_Challenges_:
1. Answer these questions about the traffic detection notebook:
(a) What color visually represents the region of interest?
(b) Which kind of background subtractor is instantiated, and is shadow detection on or off?
(c) What detector width and height had been tested to work correctly?
2. Please reproduce the traffic detection notebook word for word, everything from "# This global" down to "to work correctly.".

───── Text ─────

OpenCV frame differencing plus ROI traffic detection.py

# %% [markdown]
# # OpenCV road traffic detection plus region of interest counting

# %% [markdown]
# ## Introduction
# 
# The moving cars are successfully detected using the frame differencing and background subtraction techniques.
# To detect when those detected cars go to the city centre, a rectangle-shaped [Region of interest](https://en.wikipedia.org/wiki/Region_of_interest) was created (visually represented by coloring it with orange). When the cars pass through the region of interest, the counter gets updated.

# %%
# Install openCV
!pip install opencv-python

# %%
import cv2

# Create the function that will be used for both videos
def calculateCityCentreTrafficFromVideoPathAndShowVideo(videoPath):
    #Create a CV2 video capture object from videoPath
    videoCaptureObject = cv2.VideoCapture(videoPath) 

    # Exit if the video could not be opened
    if not videoCaptureObject.isOpened(): 
        print("An error has occurred while trying to open the video")
        exit(1)

    # Get the video playback length
    framesPerSeconds = videoCaptureObject.get(cv2.CAP_PROP_FPS) 
    totalNumberOfFrames = int(videoCaptureObject.get(cv2.CAP_PROP_FRAME_COUNT))
    videoPlaybackLengthInSeconds = totalNumberOfFrames/framesPerSeconds
        
    # Instantiate a KNN background substractor https://docs.opencv.org/3.4/de/de1/group__video__motion.html
    backgroundSubstractorObjectInstance = cv2.createBackgroundSubtractorKNN(detectShadows = False)

    # This global variable will keep track of the number of cars that go the city centre    
    global carCounter
    carCounter = 0

    # This are the region of interest position and dimensions
    # Their definition in this section of the notebook makes it easier to change its values if so wanted
    # **IMPORTANT**: making the ROI width or height small may result in the counter algorithm
    # fail to detect that the car's contour middlepoint is inside of it when analysing each of the video frames.
    # Similarly, making the ROI's width too long (bigger that the usual distance that is kept between cars when driving) 
    # may make the counting give false readings when two cars are on the same street one right next to the other.
    # A detector's width of 20 and a height of 100 had been tested to work correctly.
    # Obviously, the position and height of the ROI is crucial in avoiding to detect the other side of the road cars.

───── Data listing ─────

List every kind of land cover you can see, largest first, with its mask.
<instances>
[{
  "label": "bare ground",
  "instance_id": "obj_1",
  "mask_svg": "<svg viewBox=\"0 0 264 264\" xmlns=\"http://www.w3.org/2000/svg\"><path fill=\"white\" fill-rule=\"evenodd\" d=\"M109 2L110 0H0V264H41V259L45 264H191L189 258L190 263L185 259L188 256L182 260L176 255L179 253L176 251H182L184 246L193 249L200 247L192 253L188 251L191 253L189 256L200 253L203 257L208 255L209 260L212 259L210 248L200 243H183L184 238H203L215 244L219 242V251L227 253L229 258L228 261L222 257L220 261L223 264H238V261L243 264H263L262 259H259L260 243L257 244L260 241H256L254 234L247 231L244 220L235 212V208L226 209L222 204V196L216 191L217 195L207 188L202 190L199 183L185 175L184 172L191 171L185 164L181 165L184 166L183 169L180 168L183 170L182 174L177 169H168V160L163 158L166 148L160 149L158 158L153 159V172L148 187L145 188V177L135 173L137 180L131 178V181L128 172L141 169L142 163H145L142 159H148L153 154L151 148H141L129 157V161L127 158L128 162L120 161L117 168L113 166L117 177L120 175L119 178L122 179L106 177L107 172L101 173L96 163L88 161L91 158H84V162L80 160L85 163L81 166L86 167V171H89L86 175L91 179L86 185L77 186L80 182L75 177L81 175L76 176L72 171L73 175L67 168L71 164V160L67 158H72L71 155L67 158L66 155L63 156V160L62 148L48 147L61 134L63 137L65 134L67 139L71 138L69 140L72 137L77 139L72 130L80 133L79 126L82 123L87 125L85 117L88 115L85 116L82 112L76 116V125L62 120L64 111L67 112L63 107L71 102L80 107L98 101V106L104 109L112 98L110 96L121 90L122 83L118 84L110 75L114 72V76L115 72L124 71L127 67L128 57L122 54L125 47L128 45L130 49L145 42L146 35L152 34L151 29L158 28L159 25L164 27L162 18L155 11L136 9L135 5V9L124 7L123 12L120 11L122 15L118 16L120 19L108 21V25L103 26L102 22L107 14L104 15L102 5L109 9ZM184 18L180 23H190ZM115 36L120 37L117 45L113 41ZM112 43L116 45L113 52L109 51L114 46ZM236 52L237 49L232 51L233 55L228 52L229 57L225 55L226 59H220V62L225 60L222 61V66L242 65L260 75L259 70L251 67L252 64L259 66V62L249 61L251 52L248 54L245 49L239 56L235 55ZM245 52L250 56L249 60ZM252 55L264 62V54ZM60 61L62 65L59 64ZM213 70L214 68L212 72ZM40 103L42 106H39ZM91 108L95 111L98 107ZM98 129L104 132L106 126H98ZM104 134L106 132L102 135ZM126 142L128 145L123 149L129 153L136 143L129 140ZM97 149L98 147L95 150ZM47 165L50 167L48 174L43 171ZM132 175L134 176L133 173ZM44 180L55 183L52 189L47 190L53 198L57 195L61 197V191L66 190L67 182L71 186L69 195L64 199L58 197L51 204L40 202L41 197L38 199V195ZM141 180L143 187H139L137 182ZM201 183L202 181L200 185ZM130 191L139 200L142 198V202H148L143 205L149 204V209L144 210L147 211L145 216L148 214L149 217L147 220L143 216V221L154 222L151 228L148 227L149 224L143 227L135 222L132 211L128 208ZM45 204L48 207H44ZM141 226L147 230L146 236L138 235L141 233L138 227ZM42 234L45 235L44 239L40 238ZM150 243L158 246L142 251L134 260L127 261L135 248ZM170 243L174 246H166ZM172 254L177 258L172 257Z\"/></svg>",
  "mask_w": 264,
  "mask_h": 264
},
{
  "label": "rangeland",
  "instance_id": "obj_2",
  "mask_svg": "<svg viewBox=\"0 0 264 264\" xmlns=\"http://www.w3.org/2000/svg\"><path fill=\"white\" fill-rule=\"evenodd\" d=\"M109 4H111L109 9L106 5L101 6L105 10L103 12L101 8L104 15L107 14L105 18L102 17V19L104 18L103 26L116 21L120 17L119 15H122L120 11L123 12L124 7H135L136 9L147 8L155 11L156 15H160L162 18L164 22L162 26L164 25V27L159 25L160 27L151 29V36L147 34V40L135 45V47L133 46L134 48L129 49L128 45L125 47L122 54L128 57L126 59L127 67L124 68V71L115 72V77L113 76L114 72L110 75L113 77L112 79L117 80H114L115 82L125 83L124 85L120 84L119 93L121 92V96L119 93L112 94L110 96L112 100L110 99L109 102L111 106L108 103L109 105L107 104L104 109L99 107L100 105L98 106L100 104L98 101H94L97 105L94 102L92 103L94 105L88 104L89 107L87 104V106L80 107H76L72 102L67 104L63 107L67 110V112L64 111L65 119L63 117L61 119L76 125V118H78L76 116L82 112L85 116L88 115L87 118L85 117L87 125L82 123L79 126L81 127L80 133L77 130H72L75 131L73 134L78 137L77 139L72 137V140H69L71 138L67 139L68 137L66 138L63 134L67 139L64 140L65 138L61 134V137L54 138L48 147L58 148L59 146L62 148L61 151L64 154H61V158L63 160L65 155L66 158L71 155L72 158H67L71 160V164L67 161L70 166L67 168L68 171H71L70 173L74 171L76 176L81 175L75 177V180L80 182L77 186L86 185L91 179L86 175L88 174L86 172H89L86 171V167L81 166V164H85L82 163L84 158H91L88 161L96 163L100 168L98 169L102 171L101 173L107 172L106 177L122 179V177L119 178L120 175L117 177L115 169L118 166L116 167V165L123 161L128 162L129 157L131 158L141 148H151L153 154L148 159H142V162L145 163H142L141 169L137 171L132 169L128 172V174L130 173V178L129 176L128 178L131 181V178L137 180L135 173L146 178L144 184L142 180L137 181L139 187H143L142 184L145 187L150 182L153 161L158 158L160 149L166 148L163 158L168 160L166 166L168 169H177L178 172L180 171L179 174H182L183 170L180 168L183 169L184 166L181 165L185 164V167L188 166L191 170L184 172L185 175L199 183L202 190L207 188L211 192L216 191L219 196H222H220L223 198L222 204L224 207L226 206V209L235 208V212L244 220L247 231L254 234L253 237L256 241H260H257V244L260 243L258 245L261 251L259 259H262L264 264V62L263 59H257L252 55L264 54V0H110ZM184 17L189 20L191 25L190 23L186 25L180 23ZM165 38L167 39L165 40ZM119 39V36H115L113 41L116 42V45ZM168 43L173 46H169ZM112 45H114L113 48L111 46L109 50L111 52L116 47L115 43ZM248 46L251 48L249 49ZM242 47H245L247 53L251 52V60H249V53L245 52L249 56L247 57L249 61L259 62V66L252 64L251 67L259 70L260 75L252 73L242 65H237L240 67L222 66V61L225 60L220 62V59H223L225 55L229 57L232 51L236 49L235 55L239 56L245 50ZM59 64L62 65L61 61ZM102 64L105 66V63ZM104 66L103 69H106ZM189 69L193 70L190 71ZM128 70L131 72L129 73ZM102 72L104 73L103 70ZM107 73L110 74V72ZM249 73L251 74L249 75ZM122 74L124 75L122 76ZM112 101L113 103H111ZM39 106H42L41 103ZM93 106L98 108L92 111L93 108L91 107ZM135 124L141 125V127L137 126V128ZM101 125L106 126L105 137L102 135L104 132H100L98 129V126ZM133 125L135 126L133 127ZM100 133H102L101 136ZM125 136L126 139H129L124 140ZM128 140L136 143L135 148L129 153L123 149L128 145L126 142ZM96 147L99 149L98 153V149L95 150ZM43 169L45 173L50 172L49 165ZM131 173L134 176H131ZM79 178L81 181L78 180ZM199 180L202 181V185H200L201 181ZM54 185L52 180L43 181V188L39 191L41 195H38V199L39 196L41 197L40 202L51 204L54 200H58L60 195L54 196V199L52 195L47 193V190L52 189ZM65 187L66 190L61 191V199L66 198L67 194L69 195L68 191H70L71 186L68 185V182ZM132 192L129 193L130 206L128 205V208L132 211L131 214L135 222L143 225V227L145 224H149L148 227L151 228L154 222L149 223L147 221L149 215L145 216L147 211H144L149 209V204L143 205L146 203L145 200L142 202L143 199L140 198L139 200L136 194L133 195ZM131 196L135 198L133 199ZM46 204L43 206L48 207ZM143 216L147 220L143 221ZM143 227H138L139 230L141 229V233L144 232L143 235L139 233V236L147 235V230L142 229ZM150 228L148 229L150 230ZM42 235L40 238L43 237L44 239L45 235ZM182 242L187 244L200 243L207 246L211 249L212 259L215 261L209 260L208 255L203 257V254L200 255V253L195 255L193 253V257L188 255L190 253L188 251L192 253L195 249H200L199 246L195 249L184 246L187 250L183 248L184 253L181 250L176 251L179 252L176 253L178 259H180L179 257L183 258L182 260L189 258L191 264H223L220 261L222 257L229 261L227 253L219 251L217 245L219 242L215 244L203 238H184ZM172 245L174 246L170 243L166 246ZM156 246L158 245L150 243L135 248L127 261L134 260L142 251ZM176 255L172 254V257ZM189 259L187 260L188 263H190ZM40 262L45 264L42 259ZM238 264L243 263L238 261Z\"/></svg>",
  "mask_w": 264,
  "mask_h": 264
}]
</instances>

─────

_Answers to the tasks_:
1.
(a) Orange.
(b) A KNN background subtractor, with shadow detection off (detectShadows = False).
(c) A width of 20 and a height of 100.

2.
# This global variable will keep track of the number of cars that go the city centre    
    global carCounter
    carCounter = 0

    # This are the region of interest position and dimensions
    # Their definition in this section of the notebook makes it easier to change its values if so wanted
    # **IMPORTANT**: making the ROI width or height small may result in the counter algorithm
    # fail to detect that the car's contour middlepoint is inside of it when analysing each of the video frames.
    # Similarly, making the ROI's width too long (bigger that the usual distance that is kept between cars when driving) 
    # may make the counting give false readings when two cars are on the same street one right next to the other.
    # A detector's width of 20 and a height of 100 had been tested to work correctly.